What you will do — Transcribe, word for word and without additions, each line below from the one containing "Image 2 (336" through the one containing "Resolution 8 nm", both ends included.

Records shown —

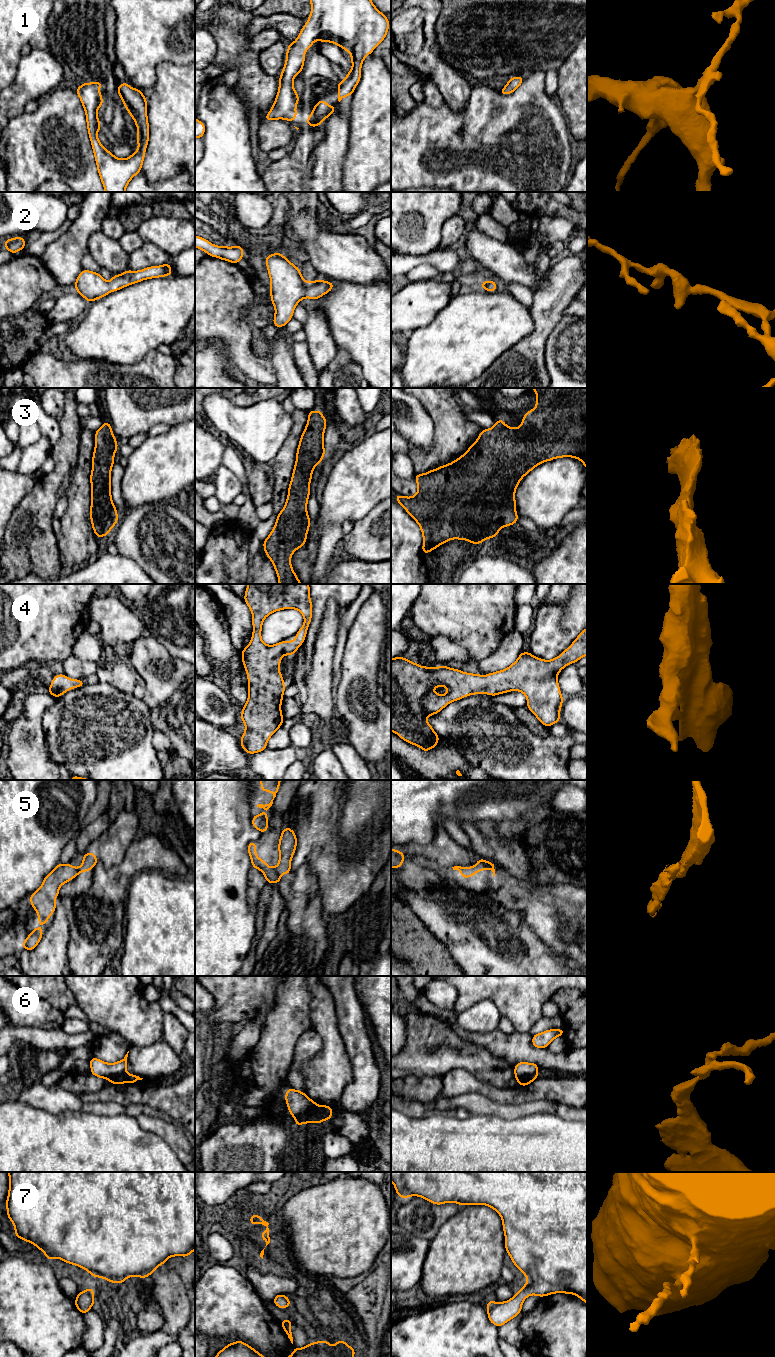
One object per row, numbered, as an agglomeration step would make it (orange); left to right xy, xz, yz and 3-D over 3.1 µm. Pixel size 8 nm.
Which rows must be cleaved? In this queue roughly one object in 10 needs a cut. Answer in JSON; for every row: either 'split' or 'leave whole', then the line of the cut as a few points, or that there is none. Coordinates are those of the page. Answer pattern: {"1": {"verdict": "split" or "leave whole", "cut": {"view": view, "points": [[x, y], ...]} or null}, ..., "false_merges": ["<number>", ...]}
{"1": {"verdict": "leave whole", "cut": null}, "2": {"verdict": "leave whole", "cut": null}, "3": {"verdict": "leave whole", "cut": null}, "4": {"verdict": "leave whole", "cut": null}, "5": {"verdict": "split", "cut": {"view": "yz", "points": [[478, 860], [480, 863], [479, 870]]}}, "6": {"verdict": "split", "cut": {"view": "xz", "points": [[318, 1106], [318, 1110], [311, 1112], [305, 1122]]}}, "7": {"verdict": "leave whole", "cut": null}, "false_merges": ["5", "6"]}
--
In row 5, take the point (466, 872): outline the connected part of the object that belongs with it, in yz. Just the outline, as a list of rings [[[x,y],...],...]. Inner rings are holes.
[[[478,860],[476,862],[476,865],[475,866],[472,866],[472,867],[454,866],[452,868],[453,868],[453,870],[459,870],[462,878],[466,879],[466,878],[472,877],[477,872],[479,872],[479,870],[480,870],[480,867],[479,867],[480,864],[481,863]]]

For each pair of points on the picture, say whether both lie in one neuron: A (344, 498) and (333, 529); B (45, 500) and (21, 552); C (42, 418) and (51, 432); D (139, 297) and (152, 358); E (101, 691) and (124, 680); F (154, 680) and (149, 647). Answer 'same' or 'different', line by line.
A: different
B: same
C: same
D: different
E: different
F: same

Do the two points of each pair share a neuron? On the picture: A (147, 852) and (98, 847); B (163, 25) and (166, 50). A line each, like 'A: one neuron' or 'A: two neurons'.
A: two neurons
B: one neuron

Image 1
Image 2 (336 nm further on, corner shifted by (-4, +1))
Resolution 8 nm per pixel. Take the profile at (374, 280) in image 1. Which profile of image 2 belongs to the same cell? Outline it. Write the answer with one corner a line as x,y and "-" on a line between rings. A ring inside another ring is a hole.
--
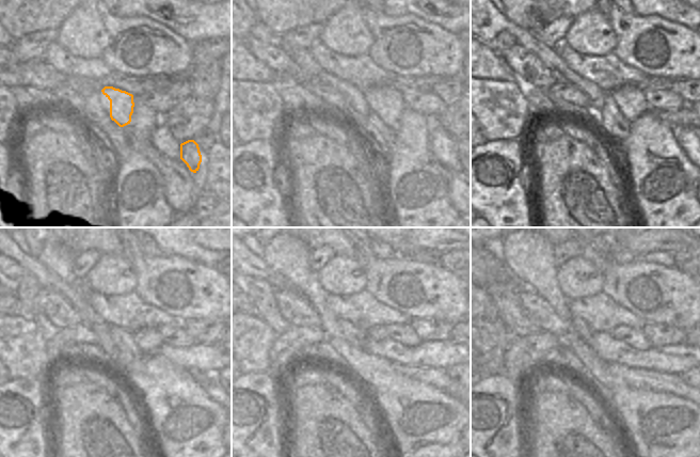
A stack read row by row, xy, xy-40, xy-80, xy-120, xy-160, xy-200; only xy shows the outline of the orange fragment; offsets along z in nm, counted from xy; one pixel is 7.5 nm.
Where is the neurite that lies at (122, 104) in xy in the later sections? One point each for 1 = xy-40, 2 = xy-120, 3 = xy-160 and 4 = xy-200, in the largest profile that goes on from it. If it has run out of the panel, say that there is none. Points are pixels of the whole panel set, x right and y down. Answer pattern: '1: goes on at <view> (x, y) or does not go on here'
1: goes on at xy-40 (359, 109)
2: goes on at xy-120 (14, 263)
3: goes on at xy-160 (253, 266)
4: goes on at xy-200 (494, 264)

Answer to the exercise —
Image 2 (336 nm further on, corner shifted by (-4, +1))
Resolution 8 nm per pixel. Take the profile at (374, 280) in image 1. Which profile of image 2 belongs to the same cell? Outline it. Write the answer with one corner a line as x,y and "-" on a line between rings. A ring inside another ring is a hole.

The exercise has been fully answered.